**課題一覧:**
A. 短編映画に関するインタビューのうち、「WJ:まず最初から今作は生意」から「しい仕事だと私も思いました。」までの部分を、一字一句変えずに書き出しなさい。
B. 短編映画に関するインタビューの最後の文に続けて、その先を書き進めなさい。

**抜粋:**
WJ;そう魔術的な歴史がある訳ではありません。工場はドイツのメーカーに属しており、製造品をハンガリーに送りはじめたんです。その方が安いし、地理的に近いですからね。私の知る限り、工場を作ったのは女性たちの決断によるものではないです。

TS:私が感銘を受けたのはAndré Cruz アンドレ・クルスの撮影です。彼の眼差しは怜悧かつ観察的であり、村の歴史や意味が静かに、しかし豊穣さを以て全てのショットから滲みでてきます。彼とともに、どのようにこの撮影スタイルを確立していきましたか?

WJ:まず最初から今作は生意気でユーモアのある短編になると分かっていました。なので主なチャレンジはフレーミングによってどのようにユーモアを表現するかでした。ウェス・アンダーソンは分かりやすいレファレンスですね。私は彼に"ウェス・アンダーソンハンガリーにやってきたら?"というコンセプトを伝えました。彼はそれを実行してくれたし、素晴らしい仕事だと私も思いました。

TS:今作において男性たちが酒を飲みお喋りを繰り広げる一方で、女性たちは工場で勤勉に働いています。それは古いタイプの家父長制を表現しているかのようです。このコントラストは今作において興味深い要素の1つでしょう。どのようにこのコントラストを映画に挿入しようと思ったのですか? 男性と女性の間にあるある種のギャップを表現しようとした、もしくは他の理由がありますか?

WJ:これは編集室から生まれたものです。フッテージ映像を見ている時、勤勉な女性たちと"何の役にも立たない"男性たちの間にあるダイナミクスを発見しました。そしてこの状況に内在するユーモアをより強固なものにするため、この関係を利用しようと思いました。私にとってこの場面は古いジェンダーロールに関する皮肉なコメンタリーなんです。もちろん実際はもっと複雑なものであり、男性たちは近くにある他の工場で働いています。

データセットに含まれる資料:
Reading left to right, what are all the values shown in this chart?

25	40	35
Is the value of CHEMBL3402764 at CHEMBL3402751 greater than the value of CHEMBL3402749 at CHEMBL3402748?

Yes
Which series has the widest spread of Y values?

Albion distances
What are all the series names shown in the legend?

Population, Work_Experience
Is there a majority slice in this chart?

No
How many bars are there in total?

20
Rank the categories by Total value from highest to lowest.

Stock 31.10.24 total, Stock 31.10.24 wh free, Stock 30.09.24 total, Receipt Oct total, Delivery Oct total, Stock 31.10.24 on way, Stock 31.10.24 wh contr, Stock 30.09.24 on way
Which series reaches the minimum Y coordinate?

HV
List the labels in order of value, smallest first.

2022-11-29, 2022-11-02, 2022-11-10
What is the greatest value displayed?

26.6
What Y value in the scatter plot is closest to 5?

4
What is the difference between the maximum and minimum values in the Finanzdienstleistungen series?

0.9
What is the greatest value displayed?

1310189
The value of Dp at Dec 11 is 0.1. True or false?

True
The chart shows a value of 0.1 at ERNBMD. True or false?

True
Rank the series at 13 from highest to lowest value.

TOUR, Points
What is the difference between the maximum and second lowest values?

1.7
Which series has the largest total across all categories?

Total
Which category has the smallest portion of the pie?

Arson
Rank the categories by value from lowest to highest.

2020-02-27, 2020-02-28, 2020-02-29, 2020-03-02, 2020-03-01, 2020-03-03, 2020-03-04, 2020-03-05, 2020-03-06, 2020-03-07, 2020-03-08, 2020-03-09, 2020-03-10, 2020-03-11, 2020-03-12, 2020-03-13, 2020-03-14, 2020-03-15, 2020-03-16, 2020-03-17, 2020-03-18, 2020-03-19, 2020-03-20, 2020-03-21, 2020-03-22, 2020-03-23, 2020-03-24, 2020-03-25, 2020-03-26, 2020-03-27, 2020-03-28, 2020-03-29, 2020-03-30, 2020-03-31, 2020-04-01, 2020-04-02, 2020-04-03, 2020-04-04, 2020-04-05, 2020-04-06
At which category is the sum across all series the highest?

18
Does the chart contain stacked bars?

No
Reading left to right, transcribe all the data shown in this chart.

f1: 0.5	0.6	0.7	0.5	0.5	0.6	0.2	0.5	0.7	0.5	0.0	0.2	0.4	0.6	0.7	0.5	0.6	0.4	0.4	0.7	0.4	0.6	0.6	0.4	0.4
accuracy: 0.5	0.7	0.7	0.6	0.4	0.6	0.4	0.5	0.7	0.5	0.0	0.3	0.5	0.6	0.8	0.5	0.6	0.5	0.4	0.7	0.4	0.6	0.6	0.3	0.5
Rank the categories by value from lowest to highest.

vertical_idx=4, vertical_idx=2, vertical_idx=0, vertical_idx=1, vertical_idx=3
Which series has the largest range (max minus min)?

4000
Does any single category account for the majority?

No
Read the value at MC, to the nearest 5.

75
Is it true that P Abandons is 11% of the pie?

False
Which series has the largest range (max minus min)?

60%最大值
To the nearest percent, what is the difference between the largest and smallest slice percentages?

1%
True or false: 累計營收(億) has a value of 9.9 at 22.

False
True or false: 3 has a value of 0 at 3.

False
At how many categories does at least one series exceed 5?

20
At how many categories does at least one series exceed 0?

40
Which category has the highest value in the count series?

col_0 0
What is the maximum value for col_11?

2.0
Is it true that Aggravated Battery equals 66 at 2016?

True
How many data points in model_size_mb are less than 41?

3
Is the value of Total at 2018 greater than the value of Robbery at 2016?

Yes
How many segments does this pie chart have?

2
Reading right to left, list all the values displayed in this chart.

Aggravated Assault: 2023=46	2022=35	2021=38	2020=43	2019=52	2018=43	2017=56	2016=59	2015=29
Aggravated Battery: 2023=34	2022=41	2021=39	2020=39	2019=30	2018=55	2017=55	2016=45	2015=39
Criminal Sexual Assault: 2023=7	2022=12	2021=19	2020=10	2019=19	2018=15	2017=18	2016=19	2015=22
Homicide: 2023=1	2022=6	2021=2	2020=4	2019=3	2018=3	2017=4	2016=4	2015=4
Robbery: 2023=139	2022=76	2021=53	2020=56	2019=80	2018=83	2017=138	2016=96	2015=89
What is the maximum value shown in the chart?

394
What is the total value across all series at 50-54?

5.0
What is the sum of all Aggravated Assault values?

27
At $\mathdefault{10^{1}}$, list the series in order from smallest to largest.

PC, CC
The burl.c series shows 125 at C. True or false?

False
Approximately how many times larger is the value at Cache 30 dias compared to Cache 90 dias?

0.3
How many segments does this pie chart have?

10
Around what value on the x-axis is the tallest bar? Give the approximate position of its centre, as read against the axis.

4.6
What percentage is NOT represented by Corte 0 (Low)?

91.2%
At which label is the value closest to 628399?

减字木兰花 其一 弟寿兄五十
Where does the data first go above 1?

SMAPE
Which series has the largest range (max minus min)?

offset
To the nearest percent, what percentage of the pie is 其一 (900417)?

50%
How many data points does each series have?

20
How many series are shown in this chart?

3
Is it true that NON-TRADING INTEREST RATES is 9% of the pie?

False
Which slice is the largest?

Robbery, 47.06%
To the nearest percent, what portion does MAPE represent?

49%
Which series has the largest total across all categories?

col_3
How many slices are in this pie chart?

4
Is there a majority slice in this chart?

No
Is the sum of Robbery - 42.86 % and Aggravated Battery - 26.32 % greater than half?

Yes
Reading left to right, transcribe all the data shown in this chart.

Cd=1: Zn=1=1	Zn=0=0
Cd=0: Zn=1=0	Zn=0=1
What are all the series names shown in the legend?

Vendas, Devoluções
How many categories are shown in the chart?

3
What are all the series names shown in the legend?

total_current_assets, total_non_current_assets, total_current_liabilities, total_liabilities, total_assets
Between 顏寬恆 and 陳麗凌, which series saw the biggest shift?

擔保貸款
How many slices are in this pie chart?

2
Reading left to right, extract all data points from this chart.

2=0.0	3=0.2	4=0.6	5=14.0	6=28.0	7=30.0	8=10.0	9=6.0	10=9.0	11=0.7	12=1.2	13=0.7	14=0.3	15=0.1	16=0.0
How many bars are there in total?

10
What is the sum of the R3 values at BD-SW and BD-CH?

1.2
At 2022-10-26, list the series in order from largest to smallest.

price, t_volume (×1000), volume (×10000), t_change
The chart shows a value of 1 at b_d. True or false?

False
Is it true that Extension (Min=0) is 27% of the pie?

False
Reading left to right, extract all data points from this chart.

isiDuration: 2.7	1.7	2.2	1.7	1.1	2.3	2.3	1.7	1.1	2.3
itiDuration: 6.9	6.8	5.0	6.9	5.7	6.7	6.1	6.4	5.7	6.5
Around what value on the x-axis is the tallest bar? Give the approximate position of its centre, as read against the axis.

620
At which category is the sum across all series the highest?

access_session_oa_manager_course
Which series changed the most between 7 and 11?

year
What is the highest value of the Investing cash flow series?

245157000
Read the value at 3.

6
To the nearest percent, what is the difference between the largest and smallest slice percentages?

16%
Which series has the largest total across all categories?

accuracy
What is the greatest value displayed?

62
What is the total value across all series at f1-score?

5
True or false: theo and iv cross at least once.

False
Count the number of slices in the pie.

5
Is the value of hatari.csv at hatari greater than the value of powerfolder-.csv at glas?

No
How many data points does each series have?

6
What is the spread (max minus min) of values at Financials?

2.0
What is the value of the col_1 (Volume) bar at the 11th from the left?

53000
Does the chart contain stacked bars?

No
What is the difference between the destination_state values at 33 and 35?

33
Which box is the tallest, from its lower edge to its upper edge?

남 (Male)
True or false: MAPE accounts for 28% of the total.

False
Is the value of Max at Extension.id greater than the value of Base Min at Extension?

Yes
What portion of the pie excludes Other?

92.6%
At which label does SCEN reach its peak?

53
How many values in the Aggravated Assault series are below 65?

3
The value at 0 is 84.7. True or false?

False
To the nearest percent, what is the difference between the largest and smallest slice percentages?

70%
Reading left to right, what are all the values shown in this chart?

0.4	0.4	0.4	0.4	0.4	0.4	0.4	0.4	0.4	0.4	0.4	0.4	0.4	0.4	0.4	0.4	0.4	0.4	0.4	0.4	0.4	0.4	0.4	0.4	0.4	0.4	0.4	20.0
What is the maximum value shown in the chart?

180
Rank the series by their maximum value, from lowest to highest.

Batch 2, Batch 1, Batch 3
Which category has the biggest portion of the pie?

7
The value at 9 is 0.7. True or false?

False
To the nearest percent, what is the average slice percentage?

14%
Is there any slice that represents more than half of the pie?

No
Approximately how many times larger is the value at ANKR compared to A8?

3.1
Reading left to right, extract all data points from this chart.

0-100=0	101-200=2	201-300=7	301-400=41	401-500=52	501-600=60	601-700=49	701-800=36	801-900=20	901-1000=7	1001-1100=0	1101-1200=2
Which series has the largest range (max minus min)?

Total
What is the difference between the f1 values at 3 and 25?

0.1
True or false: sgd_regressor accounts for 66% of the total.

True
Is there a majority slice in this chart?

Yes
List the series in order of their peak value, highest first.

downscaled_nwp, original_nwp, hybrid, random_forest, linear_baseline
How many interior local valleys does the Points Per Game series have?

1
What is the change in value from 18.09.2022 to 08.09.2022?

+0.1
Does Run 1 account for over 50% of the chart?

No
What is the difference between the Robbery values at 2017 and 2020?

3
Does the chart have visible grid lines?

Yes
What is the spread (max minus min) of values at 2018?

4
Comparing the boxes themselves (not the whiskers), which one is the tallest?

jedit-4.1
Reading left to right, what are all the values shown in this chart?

**解答:**
A.
WJ:まず最初から今作は生意気でユーモアのある短編になると分かっていました。なので主なチャレンジはフレーミングによってどのようにユーモアを表現するかでした。ウェス・アンダーソンは分かりやすいレファレンスですね。私は彼に"ウェス・アンダーソンハンガリーにやってきたら?"というコンセプトを伝えました。彼はそれを実行してくれたし、素晴らしい仕事だと私も思いました。

B.
TS:現在のポーランド映画界はどういった状況にあるでしょう? 外側からだといつだって良好に思えます。2010年代にはパヴェル・パヴリコフスキマウゴジャタ・シュモフスカの後にも、新たな才能が有名な映画祭に現れています。例えばベネチアJan Komasa ヤン・コマサKuba Czekaj クバ・チェカイロカルノJan P. Matuszynki ヤン・P・マトゥジンスキなどです。しかし内側からだと、現状はどのように見えるでしょう?

WJ;今のポーランドには素晴らしい才能を持った映画作家たちが多くいますし、たくさんのポーランド映画が世界の映画祭で上映されています。この産業はとても力強いものだと私は信じていますね。

TS:今後新しい短編か長編を作る計画はありますか? もしあるなら、ぜひ読者に教えてください。

WJ:現在いくつかの計画を進めています。まずは"First Date"という短編ドキュメンタリーのポスプロ中で、今作はセクシャル・ハラスメント後においてはどのような恋愛が行われるかについての物語です。2つ目の計画はまだ発達段階なのですが、ポーランド人の移民たちが故郷に戻ってきてから、いかにそこで自身の生活を再建するかを描いています。